Serializes a value as a JSON string and stream it

void writeJSON(loc target, value val, 
bool unpackedLocations=false,
str dateTimeFormat=DEFAULT_DATETIME_FORMAT,
bool dateTimeAsInt=false,
int indent=0,
bool dropOrigins=true,
JSONFormatter[value] formatter = str (value _) { fail; },
bool explicitConstructorNames=false,
bool explicitDataTypes=false
)

This function tries to map Rascal values to JSON values in a natural way. In particular it tries to create a value that has the same number of recursive levels, such that one constructor maps to one object. The serialization is typically lossy since JSON values by default do not explicitly encode the class or constructor while Rascal data types do.

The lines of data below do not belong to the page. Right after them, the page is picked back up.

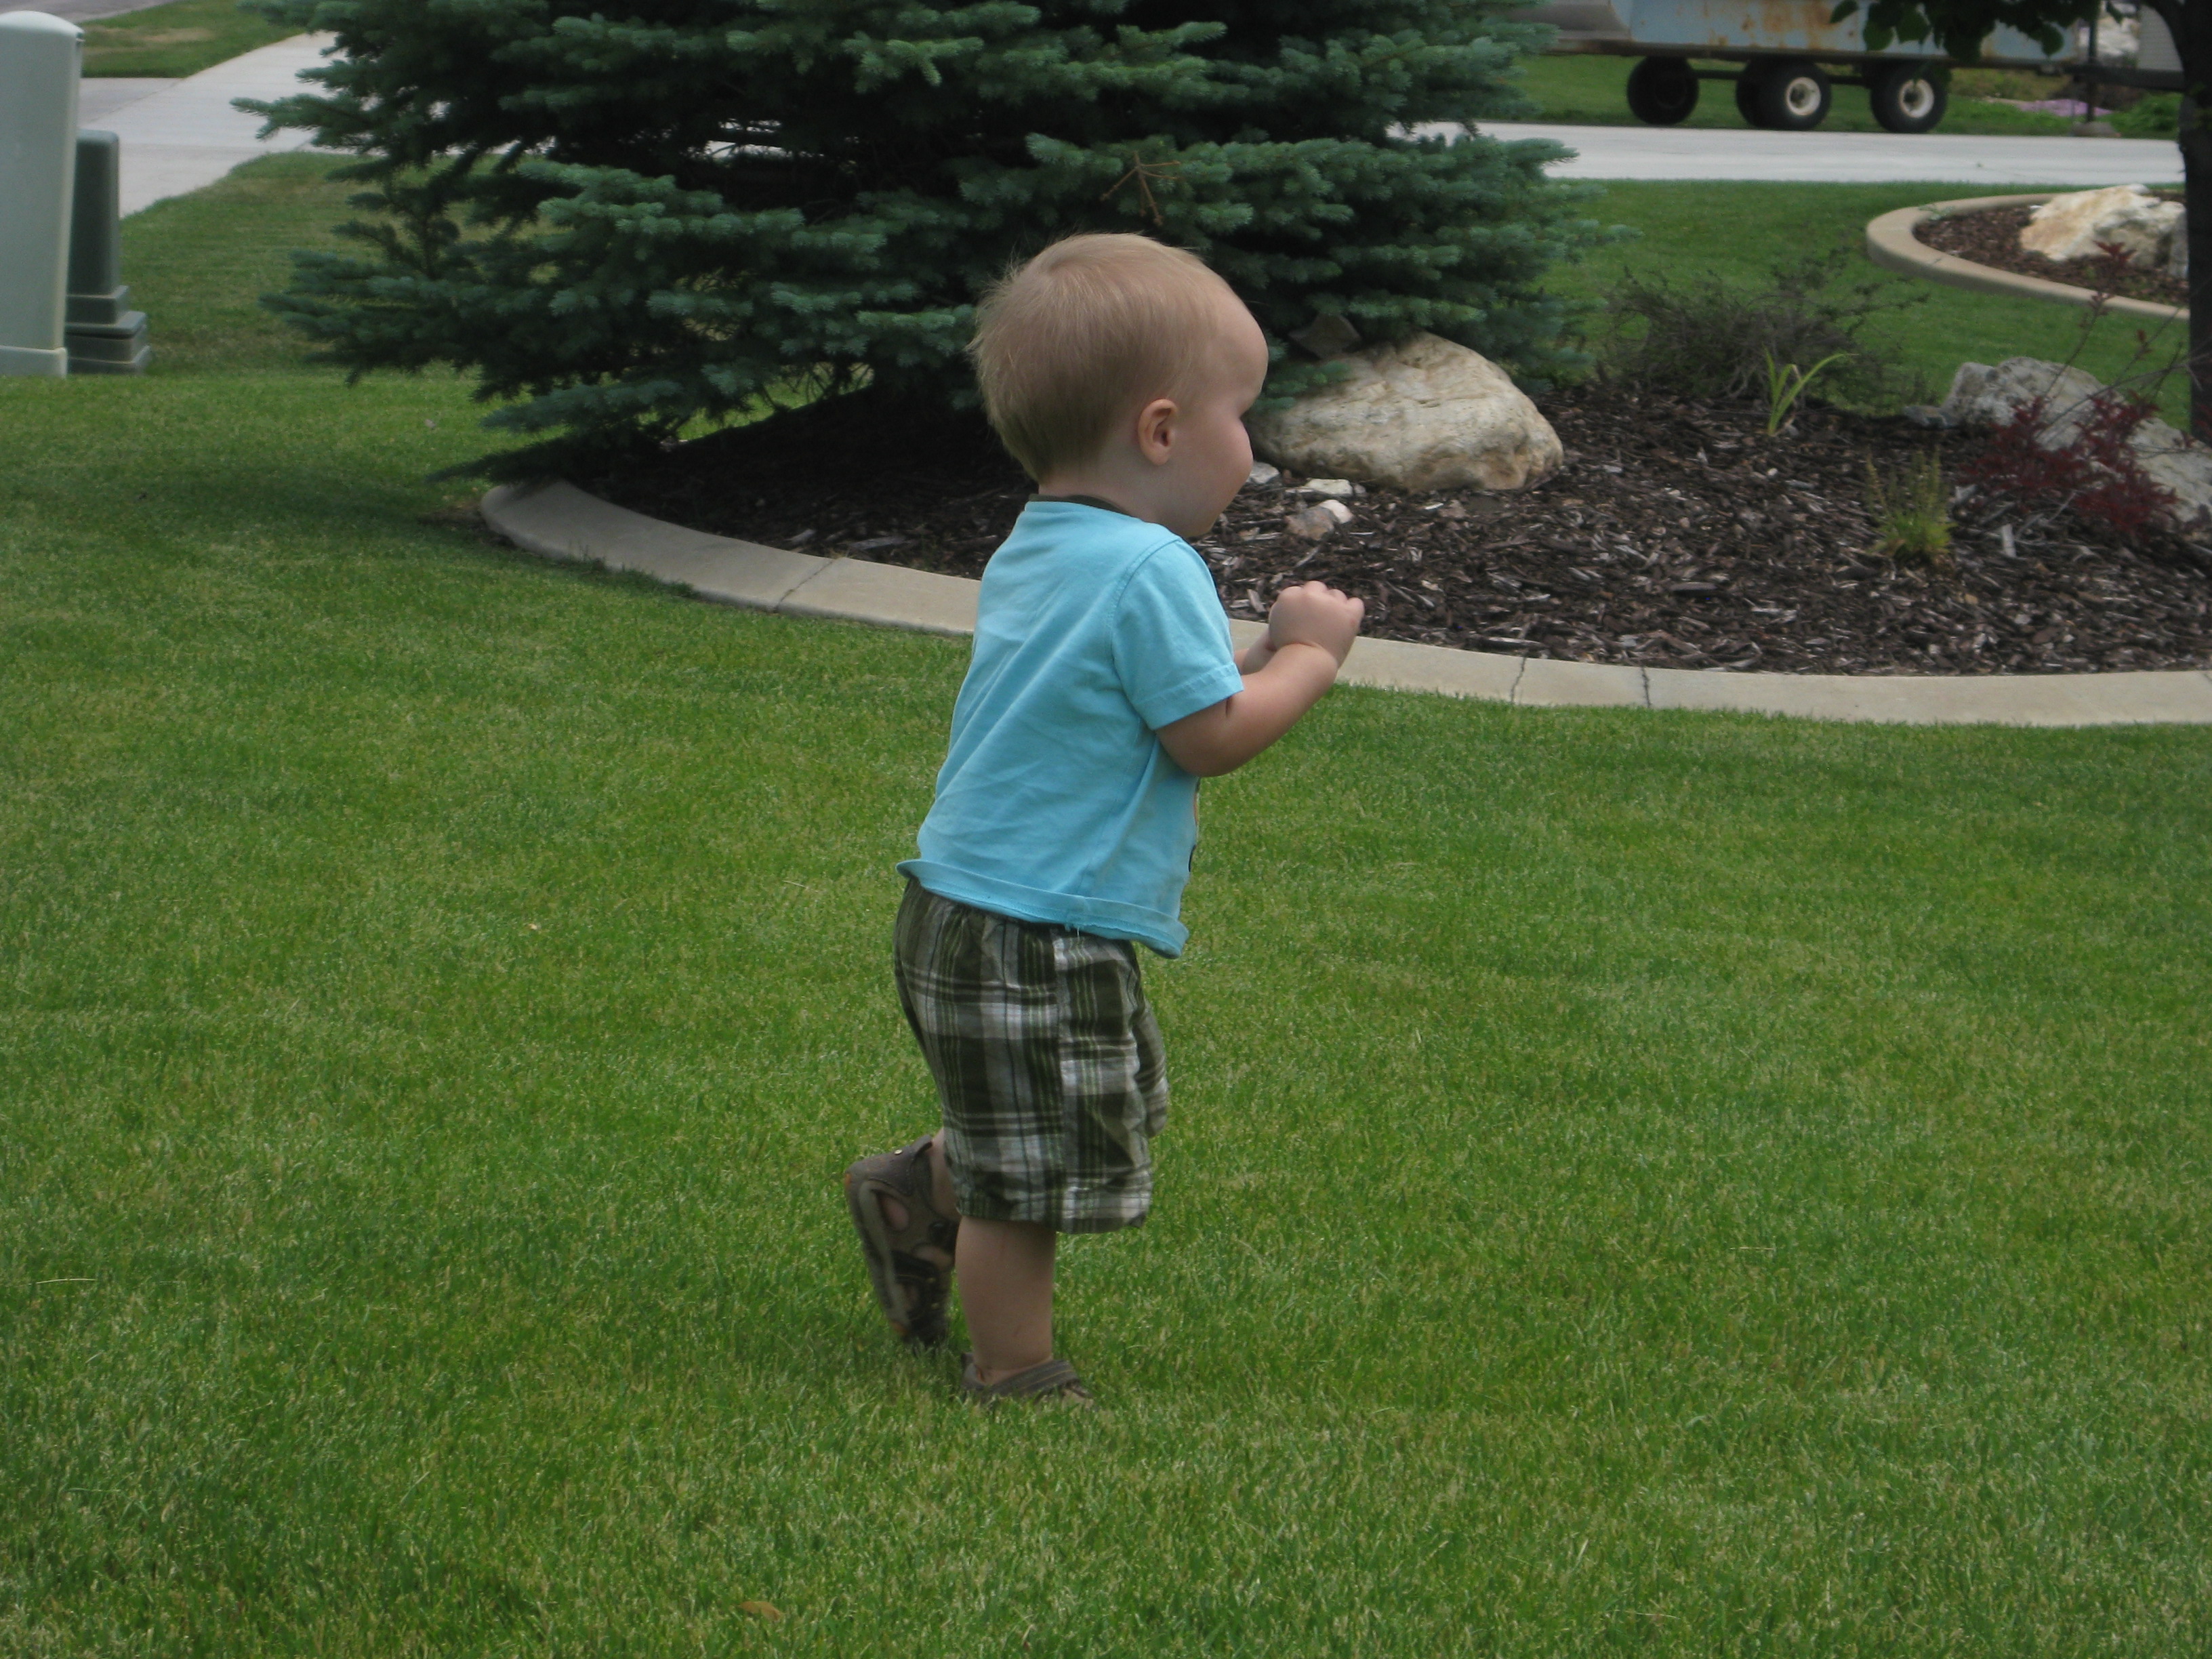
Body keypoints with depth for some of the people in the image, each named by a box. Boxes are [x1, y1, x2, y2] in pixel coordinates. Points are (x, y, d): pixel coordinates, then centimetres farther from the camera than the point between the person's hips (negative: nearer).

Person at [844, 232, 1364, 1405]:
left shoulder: (1034, 552, 11)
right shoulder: (1151, 574, -20)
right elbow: (1211, 737, -16)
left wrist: (1262, 655, 15)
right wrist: (1308, 655, -3)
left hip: (963, 912, 10)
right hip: (1035, 941, -10)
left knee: (1122, 1109, 26)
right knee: (1029, 1178, 3)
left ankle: (919, 1196, 35)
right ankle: (1015, 1383, 14)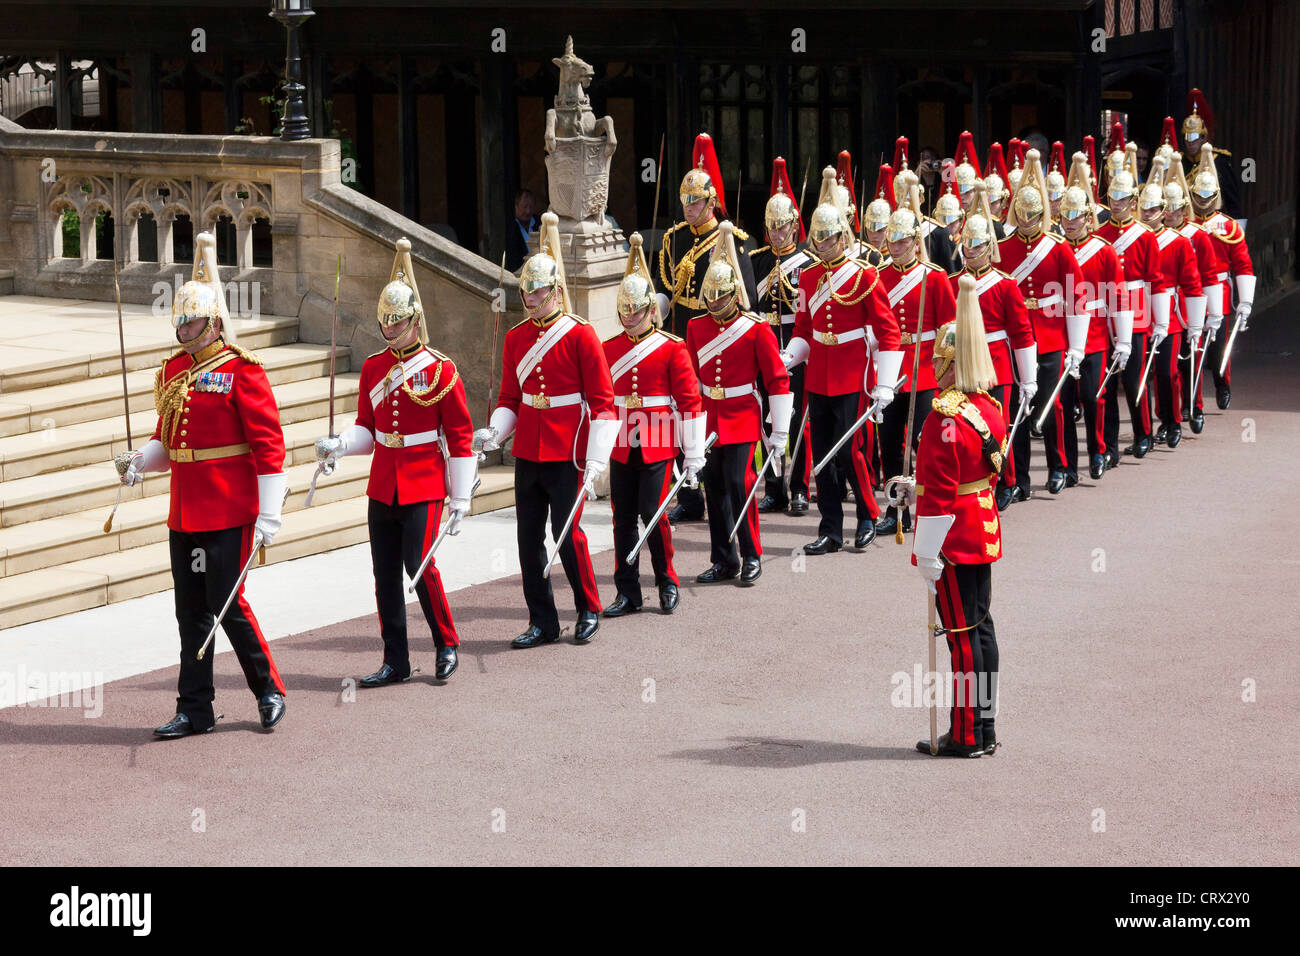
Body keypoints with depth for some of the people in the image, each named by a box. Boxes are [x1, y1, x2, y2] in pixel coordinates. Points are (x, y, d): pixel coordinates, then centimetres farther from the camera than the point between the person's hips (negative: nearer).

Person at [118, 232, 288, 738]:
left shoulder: (241, 370, -10)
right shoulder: (174, 370, 11)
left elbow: (268, 445, -12)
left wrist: (268, 516, -15)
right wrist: (140, 460, 0)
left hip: (228, 514, -7)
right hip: (184, 512, 7)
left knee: (226, 604, -5)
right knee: (191, 612, 9)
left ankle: (269, 692, 14)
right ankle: (195, 710, 16)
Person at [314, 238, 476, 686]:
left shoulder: (441, 370, -6)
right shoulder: (373, 368, 8)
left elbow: (460, 437, -4)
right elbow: (367, 429, 14)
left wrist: (461, 498, -6)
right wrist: (339, 445, -7)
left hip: (423, 488, -5)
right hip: (382, 488, 5)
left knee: (420, 563, -12)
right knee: (385, 575, 5)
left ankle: (447, 644, 9)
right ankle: (396, 662, 14)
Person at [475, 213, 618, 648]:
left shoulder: (580, 335, -7)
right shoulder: (516, 338, 8)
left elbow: (602, 402, -8)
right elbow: (510, 397, 14)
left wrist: (596, 460, -14)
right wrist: (493, 433, -4)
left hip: (566, 455, -5)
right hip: (527, 453, 5)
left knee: (567, 532, -3)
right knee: (529, 537, 5)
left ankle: (588, 611, 18)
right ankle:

If you need the names of constructors or data-types in your result, then use the parameters:

  • explicitConstructorNames=true will store the name of every constructor in a field _constructor
  • explicitDataTypes=true will store the name of the ADT in a field called _type
  • Check out JSONFormatter on how to use the formatters parameter
  • The dateTimeFormat parameter dictates how datetime values will be printed.
  • The unpackedLocations parameter will produce an object with many fields for every property of a loc value, but if set to false a loc will be printed as a string.

Pitfalls

  • It is understood that Rascal's number types have arbitrary precision, but this is not supported by the JSON writer. As such when an int is printed that does not fit into a JVM long, there will be truncation to the lower 64 bits. For real numbers that are larger than JVM's double you get "negative infinity" or "positive infinity" as a result.

function asJSON

Serializes a value as a JSON string and stores it as a string

Does what ((writeJSON)) does but serializes to a string instead of a location target.

str asJSON(value val, bool unpackedLocations=false, str dateTimeFormat=DEFAULT_DATETIME_FORMAT, bool dateTimeAsInt=false, int indent = 0, bool dropOrigins=true, JSONFormatter[value] formatter = str (value _) { fail; }, bool explicitConstructorNames=false, bool explicitDataTypes=false)

This function uses writeJSON and stores the result in a string.

alias JSONFormatter

((writeJSON)) and ((asJSON)) uses Formatter functions to flatten structured data to strings, on-demand

str (&T)

A JSONFormatter can be passed to the Write J S ON and As J S ON functions. When/if the type matches an algebraic data-type to be serialized, then it is applied and the resulting string is serialized to the JSON stream instead of the structured data.

The goal of JSONFormat and its dual JSONParser is to bridge the gap between string-based JSON encodings and typical Rascal algebraic combinators.

alias JSONParser

((readJSON)) and ((parseJSON)) use JSONParser functions to turn unstructured data into structured data.

&T (type[&T], str)

A parser JSONParser can be passed to Read J S ON and Parse J S ON. When the reader expects an algebraic data-type or a syntax type, but the input at that moment is a JSON string, then the parser is called on that string (after string.trim()).

The resulting data constructor is put into the resulting value instead of a normal string.

The goal of JSONParser and its dual JSONFormatter is to bridge the gap between string-based JSON encodings and typical Rascal algebraic combinators.

Benefits

  • Use parsers to create more structure than JSON provides.

Pitfalls

  • The type[&T] argument is called dynamically by the JSON reader; it does not contain the grammar. It does encode the expected type of the parse result.
  • The expected types can only be data types, not syntax types.